== MATERIAL TO PROCESS ==

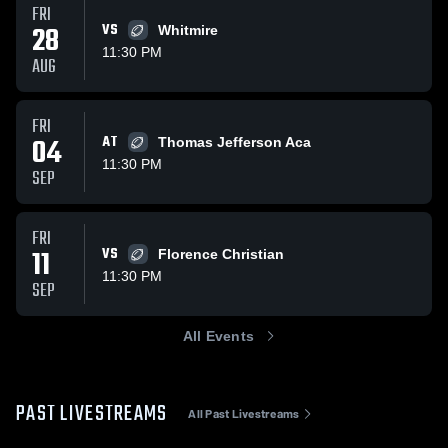
FRI
28
VS
Whitmire
11:30 PM
AUG
FRI
04
AT
Thomas Jefferson Aca
11:30 PM
SEP
FRI
11
VS
Florence Christian
11:30 PM
SEP
All Events
PAST LIVESTREAMS
All Past Livestreams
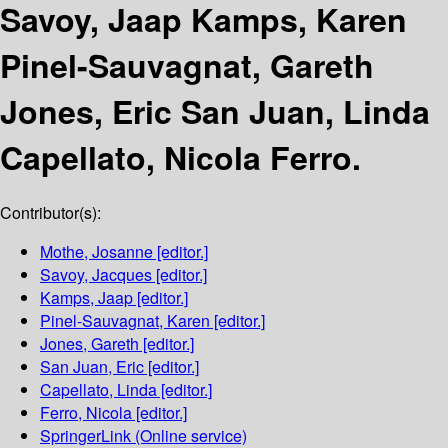
Savoy, Jaap Kamps, Karen
Pinel-Sauvagnat, Gareth
Jones, Eric San Juan, Linda
Capellato, Nicola Ferro.
Contributor(s):
Mothe, Josanne
[editor.]
Savoy, Jacques
[editor.]
Kamps, Jaap
[editor.]
Pinel-Sauvagnat, Karen
[editor.]
Jones, Gareth
[editor.]
San Juan, Eric
[editor.]
Capellato, Linda
[editor.]
Ferro, Nicola
[editor.]
SpringerLink (Online service)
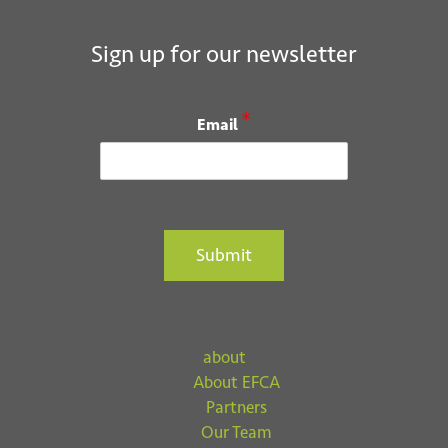
Sign up for our newsletter
*
Email
Submit
about
About EFCA
Partners
Our Team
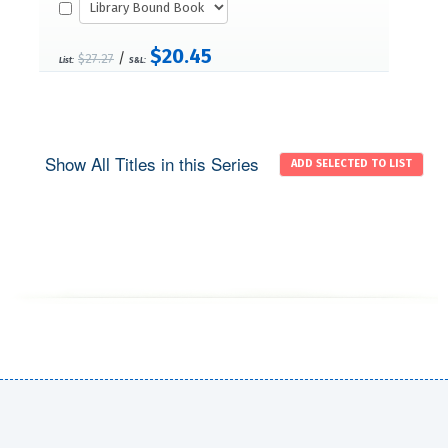
$20.45
/
$27.27
List:
S&L:
Show All Titles in this Series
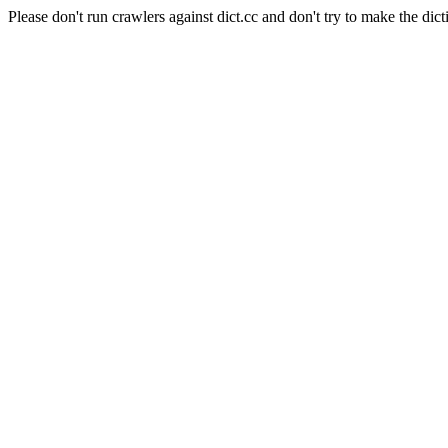
Please don't run crawlers against dict.cc and don't try to make the dict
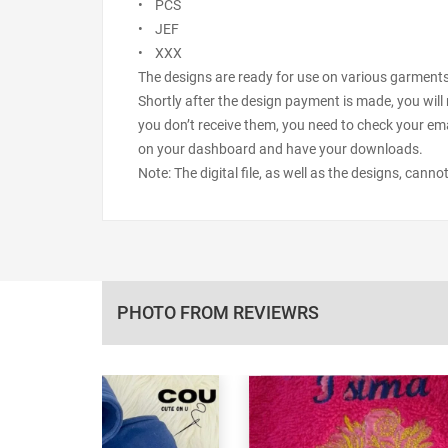
• PCS
• JEF
• XXX
The designs are ready for use on various garments s
Shortly after the design payment is made, you will 
you don’t receive them, you need to check your ema
on your dashboard and have your downloads.
Note: The digital file, as well as the designs, cann
PHOTO FROM REVIEWRS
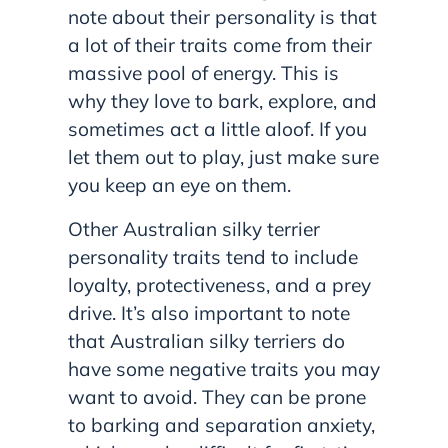
note about their personality is that
a lot of their traits come from their
massive pool of energy. This is
why they love to bark, explore, and
sometimes act a little aloof. If you
let them out to play, just make sure
you keep an eye on them.
Other Australian silky terrier
personality traits tend to include
loyalty, protectiveness, and a prey
drive. It’s also important to note
that Australian silky terriers do
have some negative traits you may
want to avoid. They can be prone
to barking and separation anxiety,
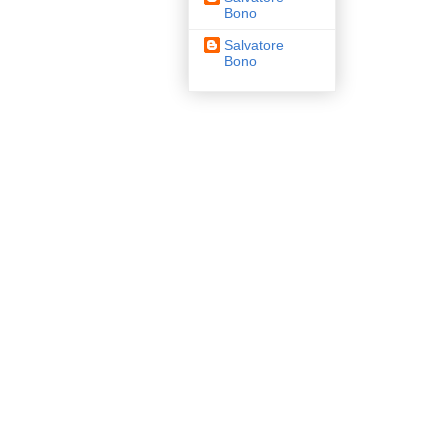
Bono
Salvatore
Bono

===

§ PROBLEM DETAILS:
Take the line with "you keep an eye on them." and each line after it through the end of the material above, and reproduce them exactly, both ends included, without pictures.

§ WRITTEN RESPONSE:
you keep an eye on them.
Other Australian silky terrier
personality traits tend to include
loyalty, protectiveness, and a prey
drive. It’s also important to note
that Australian silky terriers do
have some negative traits you may
want to avoid. They can be prone
to barking and separation anxiety,
Bono
Salvatore
Bono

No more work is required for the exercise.